Until the beginning of the 40s, it was believed that congenital malformations were mainly due to hereditary factors. With the discovery of Greg, the fact that the disease of a rubella pregnant woman in early pregnancy can lead to fetal abnormalities, it became obvious: the cause of congenital malformations may be an external factor. After the observations of Lenz in 1961 about the relationship of limb defects with a sedative substance, thalidomide, it became clear that drugs can pass through the placental barrier and cause congenital anomalies. Since that time, many teratogens (factors causing birth defects) have been identified).
The principles of teratology
Information about the factors that determine the ability of one or another agent to cause congenital malformations were formed and presented as the principles of teratology. They are as follows:
1. Sensitivity to teratogenesis depends on the genotypeof the embryo. The maternal genome is also an important factor in terms of metabolism, resistance to infections, and other metabolic and biochemical processes that affect the fetus.
2. Sensitivity to teratogens varies depending on the stage of development at the time of their influence. The most “dangerous” period is from the third to the eighth week of pregnancy, that is, the period of organogenesis.

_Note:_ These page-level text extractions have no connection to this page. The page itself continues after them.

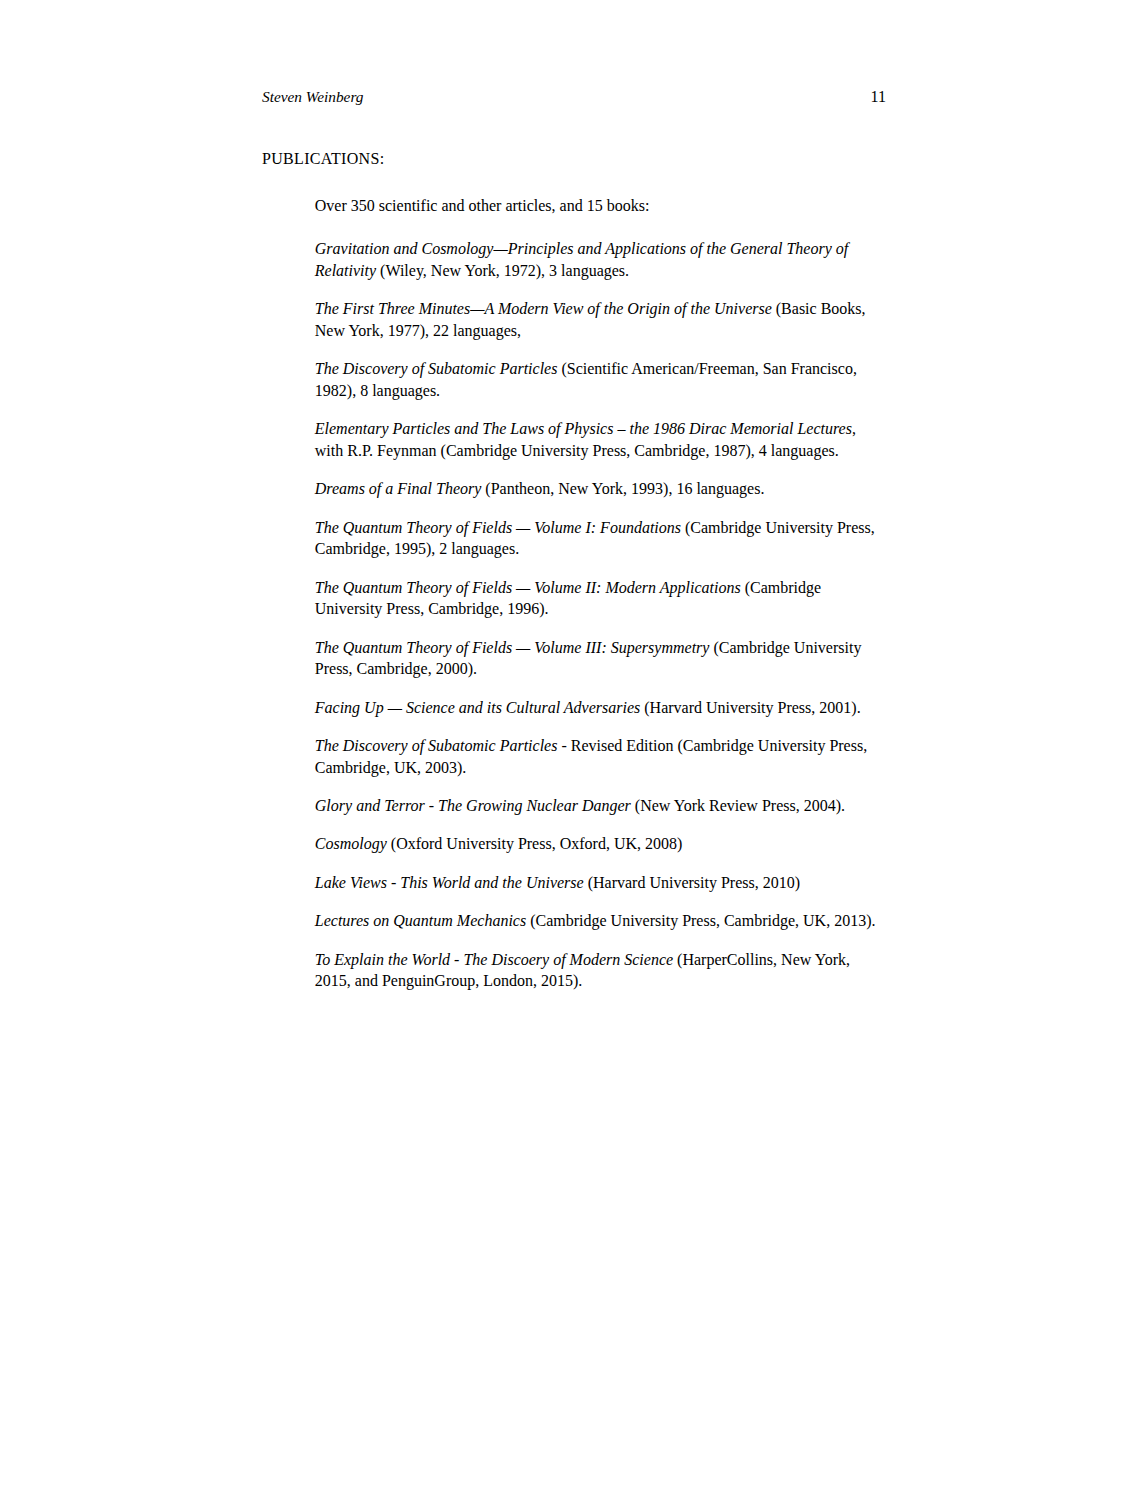Steven Weinberg 11
PUBLICATIONS:
Over 350 scientific and other articles, and 15 books:
Gravitation and Cosmology—Principles and Applications of the General Theory of Relativity (Wiley, New York, 1972), 3 languages.
The First Three Minutes—A Modern View of the Origin of the Universe (Basic Books, New York, 1977), 22 languages,
The Discovery of Subatomic Particles (Scientific American/Freeman, San Francisco, 1982), 8 languages.
Elementary Particles and The Laws of Physics – the 1986 Dirac Memorial Lectures, with R.P. Feynman (Cambridge University Press, Cambridge, 1987), 4 languages.
Dreams of a Final Theory (Pantheon, New York, 1993), 16 languages.
The Quantum Theory of Fields — Volume I: Foundations (Cambridge University Press, Cambridge, 1995), 2 languages.
The Quantum Theory of Fields — Volume II: Modern Applications (Cambridge University Press, Cambridge, 1996).
The Quantum Theory of Fields — Volume III: Supersymmetry (Cambridge University Press, Cambridge, 2000).
Facing Up — Science and its Cultural Adversaries (Harvard University Press, 2001).
The Discovery of Subatomic Particles - Revised Edition (Cambridge University Press, Cambridge, UK, 2003).
Glory and Terror - The Growing Nuclear Danger (New York Review Press, 2004).
Cosmology (Oxford University Press, Oxford, UK, 2008)
Lake Views - This World and the Universe (Harvard University Press, 2010)
Lectures on Quantum Mechanics (Cambridge University Press, Cambridge, UK, 2013).
To Explain the World - The Discoery of Modern Science (HarperCollins, New York, 2015, and PenguinGroup, London, 2015).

3. The severity of the manifestations of abnormal development depends on the dose and duration of the teratogen.
4. Teratogens are characterized by a determine specificity of the damaging effect on developing cells and tissues
5. Manifestations of abnormal embryogenesis are death, malformations, growth retardation, and functional impairment.
A number of studies have shown that the effects of chemicals and other factors (radiation, etc.) can cause mutations in male germ cells. Epidemiological studies have shown that there is a connection between the effect on the father (professional or from the external environment) of mercury, lead, solvents, alcohol, tobacco and other compounds with spontaneous abortions, low birth weight, and developmental defects. The elderly age of the father increases the risk of defects in the limbs and neural tube, as well as Down syndrome. Interestingly, men younger than 20 are also at risk of having a baby with developmental defects. The mechanisms of harmful effects include: the transmission of toxic agents through sperm, mutations of germ cells and genomic imprinting (relative mixing of maternal and paternal genes).